Del Potro had opted out of playing the French Open, preferring to make his grand slam return at Wimbledon because on grass “I can play more slices, I can serve-and-volley and for my wrist that’s much better.”

He won an Olympic bronze medal here at the All England Club in 2012 and is a former Wimbledon semi-finalist but he wasn’t always that comfortable on grass.

“The first time I played on grass I felt horrible, as every Argentinean player does,” he said with a laugh.

Djokovic, the last player Del Potro faced at Wimbledon, has done incredible things on tour in the Argentine’s absence, dominating the sport and taking his grand slam tally to 12 majors, including the last four in a row.

“I’m so happy for him because he’s a friend of mine and he deserves all these tournaments,” Del Potro said of the Serbian world No1.

“He’s playing great and he’s on a good way to get closer to Roger (Federer) and Rafa (Nadal) and he’s working really hard. And when you work hard and you’re doing everything perfect, the results come.

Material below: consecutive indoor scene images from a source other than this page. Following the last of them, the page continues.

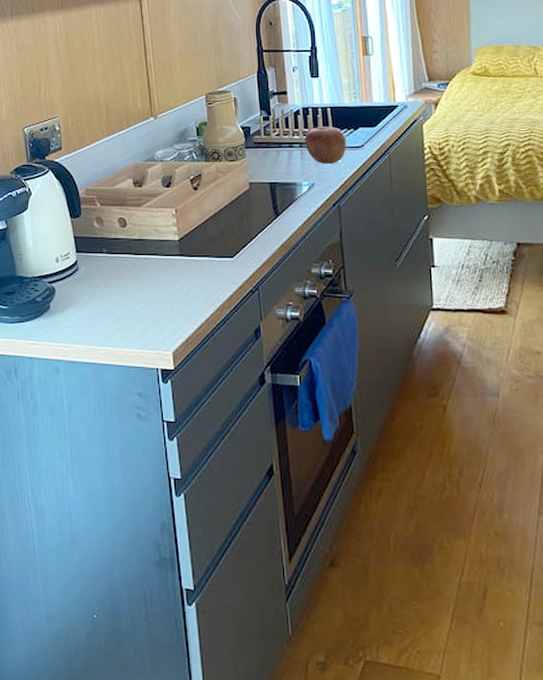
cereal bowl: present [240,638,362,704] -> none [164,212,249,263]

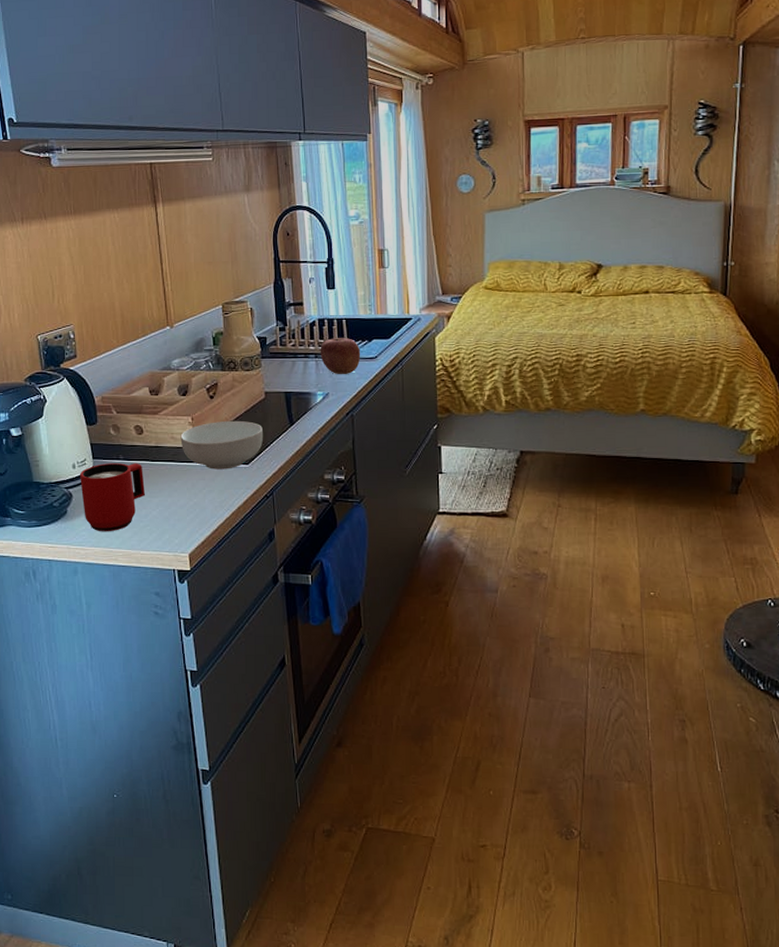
mug: none [62,257,128,329] -> present [79,463,145,532]
cereal bowl: none [164,212,249,263] -> present [180,420,264,470]

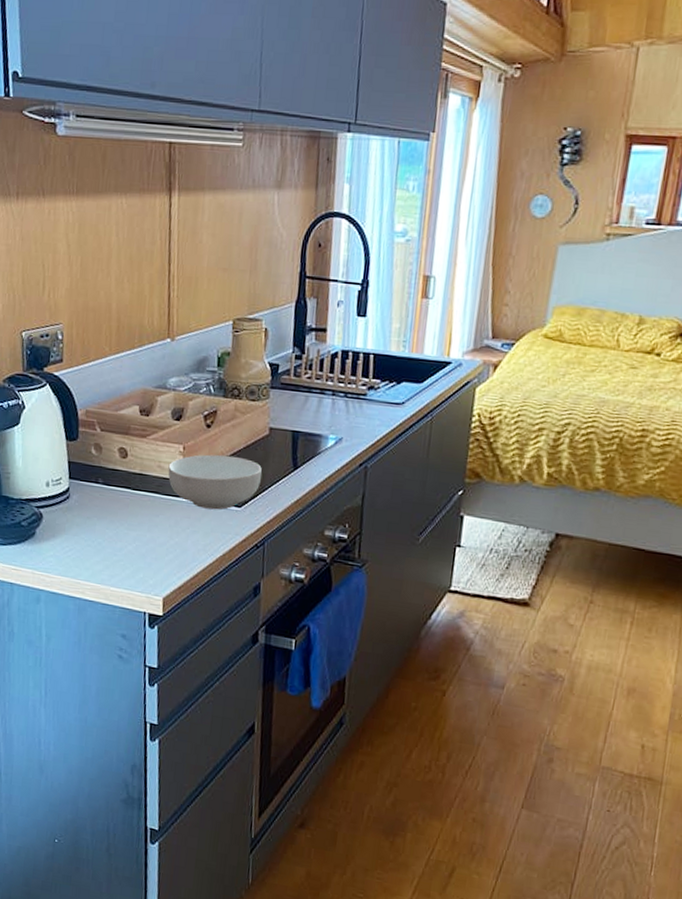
mug: present [79,463,145,532] -> none [52,485,123,562]
apple: present [320,338,361,374] -> none [338,374,386,419]

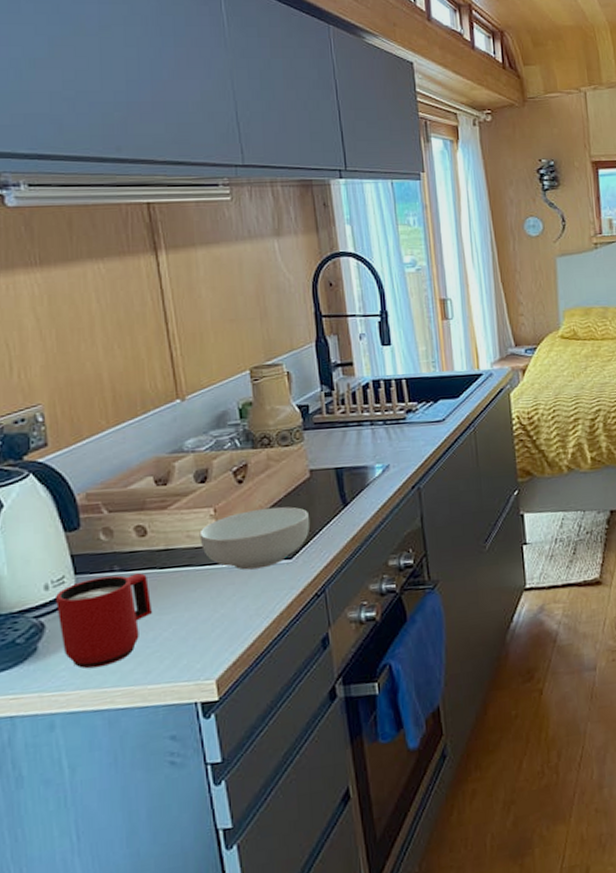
mug: none [52,485,123,562] -> present [54,573,152,669]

He deserves it and I wish him all the best because he’s making tennis more exciting at the moment because Roger and Rafa are a little down than always and he’s taking the opportunity to win all the tournaments.”

Del Potro credits his family and friends for helping him stay positive throughout his ordeal. Asked if he consulted with psychologist, he says: “I spoke with everybody. But the most important thing was to stay close to my family and friends. They supported me every day…

“I’m here because of that and because of them too we are enjoying more tennis than the past for sure and I would like to say thank you to them because I’m here because they were behind me and never left me alone and never let me quit tennis.”

Del Potro’s approach to his return to the sport sounds more like a trial period, than an actual planned out comeback. He may have posted some decent results and beaten some good players like Dominic Thiem and Gilles Simon over the past four months, but he remains cautious in his aspirations.

“I would like to do that (set goals and make plans), but it’s not easy, I cannot make a long schedule because I’m going day by day,” he says.

“Every day I start with my treatments on the wrist and after that if I feel good I go to the court and practice and play tournaments.

“But now I’m starting to think more about tournaments, more about tennis things, and not about doctors or treatments or weeks to stop.

“And that will be my real life in tennis and I would like to play the summer in America, then the Asia tournaments because I had great results there and my biggest challenge would be to be 100 per cent for the end of the year to be ready for the next season.”